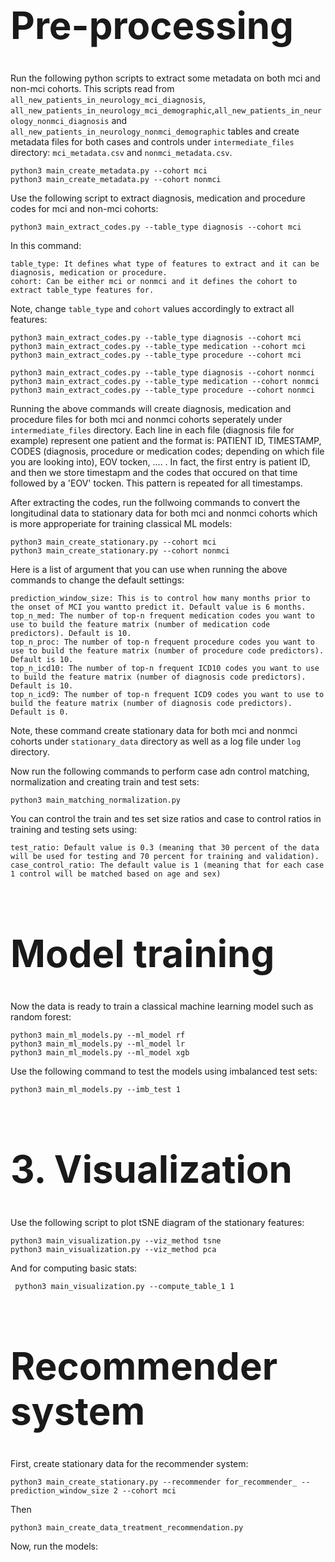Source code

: 
<h1 style="font-size:60px;">Pre-processing</h1>

Run the following python scripts to extract some metadata on both mci and non-mci cohorts. This scripts read from ```all_new_patients_in_neurology_mci_diagnosis```, ```all_new_patients_in_neurology_mci_demographic```,```all_new_patients_in_neurology_nonmci_diagnosis``` and  ```all_new_patients_in_neurology_nonmci_demographic``` tables and create metadata files for both cases and controls under ```intermediate_files``` directory: ```mci_metadata.csv``` and ```nonmci_metadata.csv```.

```
python3 main_create_metadata.py --cohort mci
python3 main_create_metadata.py --cohort nonmci
```
Use the following script to extract diagnosis, medication and procedure codes for mci and non-mci cohorts:
```
python3 main_extract_codes.py --table_type diagnosis --cohort mci
```
In this command:
```
table_type: It defines what type of features to extract and it can be diagnosis, medication or procedure. 
cohort: Can be either mci or nonmci and it defines the cohort to extract table_type features for.
```
Note, change ```table_type``` and ```cohort``` values accordingly to extract all features:
```
python3 main_extract_codes.py --table_type diagnosis --cohort mci
python3 main_extract_codes.py --table_type medication --cohort mci
python3 main_extract_codes.py --table_type procedure --cohort mci

python3 main_extract_codes.py --table_type diagnosis --cohort nonmci
python3 main_extract_codes.py --table_type medication --cohort nonmci
python3 main_extract_codes.py --table_type procedure --cohort nonmci

```
Running the above commands will create diagnosis, medication and procedure files for both mci and nonmci cohorts seperately under ```intermediate_files``` directory. Each line in each file (diagnosis file for example) represent one patient and the format is: PATIENT ID, TIMESTAMP, CODES (diagnosis, procedure or medication codes; depending on which file you are looking into), EOV tocken, .... . In fact, the first entry is patient ID, and then we store timestapm and the codes that occured on that time followed by a 'EOV' tocken. This pattern is repeated for all timestamps. 

After extracting the codes, run the follwoing commands to convert the longitudinal data to stationary data for both mci and nonmci cohorts which is more approperiate for training classical ML models:
```
python3 main_create_stationary.py --cohort mci
python3 main_create_stationary.py --cohort nonmci
```
Here is a list of argument that you can use when running the above commands to change the default settings:
```
prediction_window_size: This is to control how many months prior to the onset of MCI you wantto predict it. Default value is 6 months. 
top_n_med: The number of top-n frequent medication codes you want to use to build the feature matrix (number of medication code predictors). Default is 10.
top_n_proc: The number of top-n frequent procedure codes you want to use to build the feature matrix (number of procedure code predictors). Default is 10.
top_n_icd10: The number of top-n frequent ICD10 codes you want to use to build the feature matrix (number of diagnosis code predictors). Default is 10.
top_n_icd9: The number of top-n frequent ICD9 codes you want to use to build the feature matrix (number of diagnosis code predictors). Default is 0.
```
Note, these command create stationary data for both mci and nonmci cohorts under ```stationary_data``` directory as well as a log file under ```log``` directory. 

Now run the following commands to perform case adn control matching, normalization and creating train and test sets:
```
python3 main_matching_normalization.py
```
You can control the train and tes set size ratios and case to control ratios in training and testing sets using:
```
test_ratio: Default value is 0.3 (meaning that 30 percent of the data will be used for testing and 70 percent for training and validation).
case_control_ratio: The default value is 1 (meaning that for each case 1 control will be matched based on age and sex)
```
<h1 style="font-size:60px;">Model training</h1>
Now the data is ready to train a classical machine learning model such as random forest:

```
python3 main_ml_models.py --ml_model rf
python3 main_ml_models.py --ml_model lr
python3 main_ml_models.py --ml_model xgb
```
Use the following command to test the models using imbalanced test sets:

```
python3 main_ml_models.py --imb_test 1
```

<h1 style="font-size:60px;">3. Visualization</h1>
Use the following script to plot tSNE diagram of the stationary features:

```
python3 main_visualization.py --viz_method tsne
python3 main_visualization.py --viz_method pca   
```
And for computing basic stats:

```
 python3 main_visualization.py --compute_table_1 1
```
<h1 style="font-size:60px;">Recommender system</h1>
First, create stationary data for the recommender system:

```
python3 main_create_stationary.py --recommender for_recommender_ --prediction_window_size 2 --cohort mci

```

Then
```
python3 main_create_data_treatment_recommendation.py
```

Now, run the models:

```

```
*-*-*
--- Exercise requirements ---
Without including any picture, print every record exactly as written above.

--- Task response ---
Source code

: 
<h1 style="font-size:60px;">Pre-processing</h1>

Run the following python scripts to extract some metadata on both mci and non-mci cohorts. This scripts read from ```all_new_patients_in_neurology_mci_diagnosis```, ```all_new_patients_in_neurology_mci_demographic```,```all_new_patients_in_neurology_nonmci_diagnosis``` and  ```all_new_patients_in_neurology_nonmci_demographic``` tables and create metadata files for both cases and controls under ```intermediate_files``` directory: ```mci_metadata.csv``` and ```nonmci_metadata.csv```.

```
python3 main_create_metadata.py --cohort mci
python3 main_create_metadata.py --cohort nonmci
```
Use the following script to extract diagnosis, medication and procedure codes for mci and non-mci cohorts:
```
python3 main_extract_codes.py --table_type diagnosis --cohort mci
```
In this command:
```
table_type: It defines what type of features to extract and it can be diagnosis, medication or procedure. 
cohort: Can be either mci or nonmci and it defines the cohort to extract table_type features for.
```
Note, change ```table_type``` and ```cohort``` values accordingly to extract all features:
```
python3 main_extract_codes.py --table_type diagnosis --cohort mci
python3 main_extract_codes.py --table_type medication --cohort mci
python3 main_extract_codes.py --table_type procedure --cohort mci

python3 main_extract_codes.py --table_type diagnosis --cohort nonmci
python3 main_extract_codes.py --table_type medication --cohort nonmci
python3 main_extract_codes.py --table_type procedure --cohort nonmci

```
Running the above commands will create diagnosis, medication and procedure files for both mci and nonmci cohorts seperately under ```intermediate_files``` directory. Each line in each file (diagnosis file for example) represent one patient and the format is: PATIENT ID, TIMESTAMP, CODES (diagnosis, procedure or medication codes; depending on which file you are looking into), EOV tocken, .... . In fact, the first entry is patient ID, and then we store timestapm and the codes that occured on that time followed by a 'EOV' tocken. This pattern is repeated for all timestamps. 

After extracting the codes, run the follwoing commands to convert the longitudinal data to stationary data for both mci and nonmci cohorts which is more approperiate for training classical ML models:
```
python3 main_create_stationary.py --cohort mci
python3 main_create_stationary.py --cohort nonmci
```
Here is a list of argument that you can use when running the above commands to change the default settings:
```
prediction_window_size: This is to control how many months prior to the onset of MCI you wantto predict it. Default value is 6 months. 
top_n_med: The number of top-n frequent medication codes you want to use to build the feature matrix (number of medication code predictors). Default is 10.
top_n_proc: The number of top-n frequent procedure codes you want to use to build the feature matrix (number of procedure code predictors). Default is 10.
top_n_icd10: The number of top-n frequent ICD10 codes you want to use to build the feature matrix (number of diagnosis code predictors). Default is 10.
top_n_icd9: The number of top-n frequent ICD9 codes you want to use to build the feature matrix (number of diagnosis code predictors). Default is 0.
```
Note, these command create stationary data for both mci and nonmci cohorts under ```stationary_data``` directory as well as a log file under ```log``` directory. 

Now run the following commands to perform case adn control matching, normalization and creating train and test sets:
```
python3 main_matching_normalization.py
```
You can control the train and tes set size ratios and case to control ratios in training and testing sets using:
```
test_ratio: Default value is 0.3 (meaning that 30 percent of the data will be used for testing and 70 percent for training and validation).
case_control_ratio: The default value is 1 (meaning that for each case 1 control will be matched based on age and sex)
```
<h1 style="font-size:60px;">Model training</h1>
Now the data is ready to train a classical machine learning model such as random forest:

```
python3 main_ml_models.py --ml_model rf
python3 main_ml_models.py --ml_model lr
python3 main_ml_models.py --ml_model xgb
```
Use the following command to test the models using imbalanced test sets:

```
python3 main_ml_models.py --imb_test 1
```

<h1 style="font-size:60px;">3. Visualization</h1>
Use the following script to plot tSNE diagram of the stationary features:

```
python3 main_visualization.py --viz_method tsne
python3 main_visualization.py --viz_method pca   
```
And for computing basic stats:

```
 python3 main_visualization.py --compute_table_1 1
```
<h1 style="font-size:60px;">Recommender system</h1>
First, create stationary data for the recommender system:

```
python3 main_create_stationary.py --recommender for_recommender_ --prediction_window_size 2 --cohort mci

```

Then
```
python3 main_create_data_treatment_recommendation.py
```

Now, run the models:

```

```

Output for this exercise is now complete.